Facultad de Informática, Universidad de Murcia, Murcia, Spain.
J Med Syst. 2012 Nov;36 Suppl 1:S11-23. doi: 10.1007/s10916-012-9890-7.
Genome sequencing projects generate vast amounts of data of a wide variety of types and complexities, and at a growing pace. Traditionally, the annotation of such sequences was difficult to share with other researchers. Despite the fact that this has improved with the development and application of biological ontologies, such annotation efforts remain isolated since the amount of information that can be used from other annotation projects is limited. In addition to this, they do not benefit from the translational information available for the genomic sequences. In this paper, we describe a system that supports genome annotation processes by providing useful information about orthologous genes and the genetic disorders which can be associated with a gene identified in a sequence.

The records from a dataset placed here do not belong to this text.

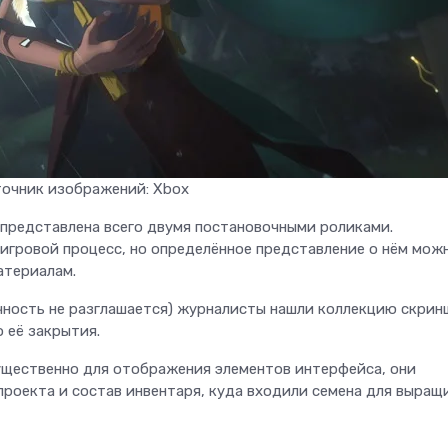
очник изображений: Xbox
а представлена всего двумя постановочными роликами.
игровой процесс, но определённое представление о нём мож
атериалам.
чность не разглашается) журналисты нашли коллекцию скрин
 её закрытия.
мущественно для отображения элементов интерфейса, они
роекта и состав инвентаря, куда входили семена для выращ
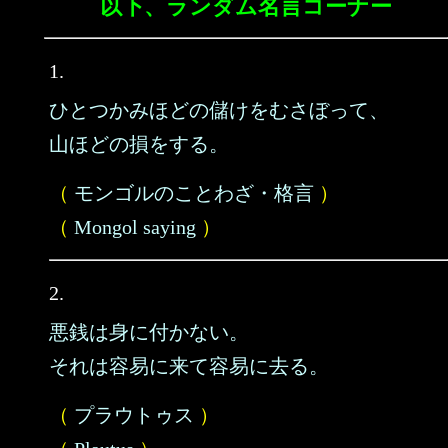
以下、ランダム名言コーナー
1.
ひとつかみほどの儲けをむさぼって、
山ほどの損をする。
（
モンゴルのことわざ・格言
）
（
Mongol saying
）
2.
悪銭は身に付かない。
それは容易に来て容易に去る。
（
プラウトゥス
）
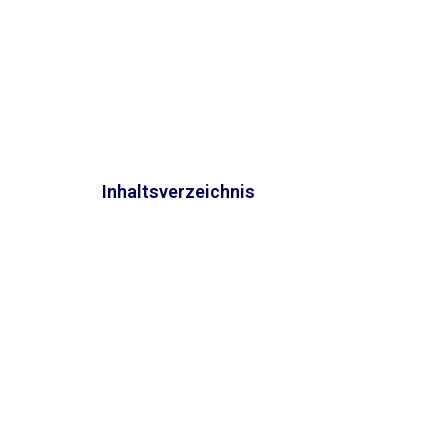
Inhaltsverzeichnis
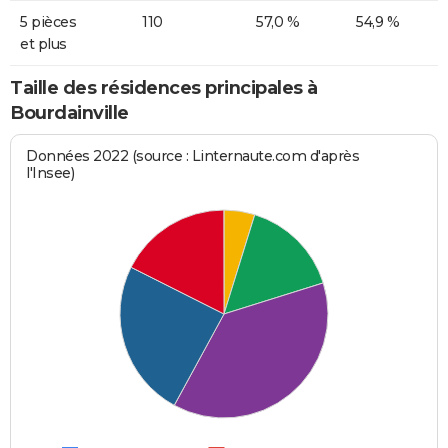
5 pièces
110
57,0 %
54,9 %
et plus
Taille des résidences principales à
Bourdainville
Données 2022 (source : Linternaute.com d'après
l'Insee)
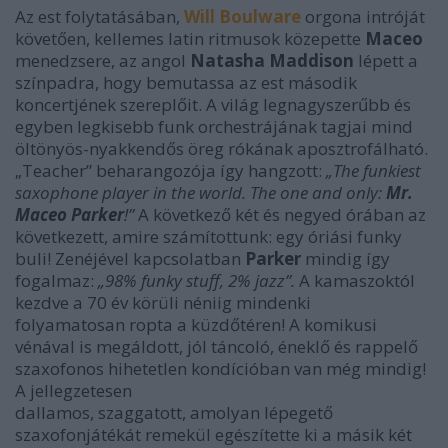
Az est folytatásában,
Will Boulware
orgona intróját
követően, kellemes latin ritmusok közepette
Maceo
menedzsere, az angol
Natasha Maddison
lépett a
színpadra, hogy bemutassa az est második
koncertjének szereplőit. A világ legnagyszerűbb és
egyben legkisebb funk orchestrájának tagjai mind
öltönyös-nyakkendős öreg rókának aposztrofálható.
„Teacher” beharangozója így hangzott:
„The funkiest
saxophone player in the world. The one and only:
Mr.
Maceo Parker
!”
A következő két és negyed órában az
következett, amire számítottunk: egy óriási funky
buli! Zenéjével kapcsolatban
Parker
mindig így
fogalmaz:
„98% funky stuff, 2% jazz”.
A kamaszoktól
kezdve a 70 év körüli néniig mindenki
folyamatosan ropta a küzdőtéren! A komikusi
vénával is megáldott, jól táncoló, éneklő és rappelő
szaxofonos hihetetlen kondícióban van még mindig!
A jellegzetesen
dallamos, szaggatott, amolyan lépegető
szaxofonjátékát remekül egészítette ki a másik két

The seamless integration of such data will be facilitated by an ontological infrastructure which, following best practices in ontology engineering, will reuse existing biological ontologies like Sequence Ontology or Ontological Gene Orthology.
基因组测序项目产生了大量不同类型和复杂度的数据,并且数据量还在不断增长。传统上,这些序列的注释很难与其他研究人员共享。尽管随着生物本体论的发展和应用,这种情况有所改善,但由于可以从其他注释项目中使用的信息量有限,因此这些注释工作仍然是孤立的。此外,它们也无法利用基因组序列的翻译信息。在本文中,我们描述了一个系统,该系统通过提供有关直系同源基因和与序列中识别的基因相关的遗传疾病的有用信息来支持基因组注释过程。通过本体论基础设施可以实现这种数据的无缝集成,该基础设施将遵循本体工程的最佳实践,重用现有的生物本体,如序列本体或本体基因同源性。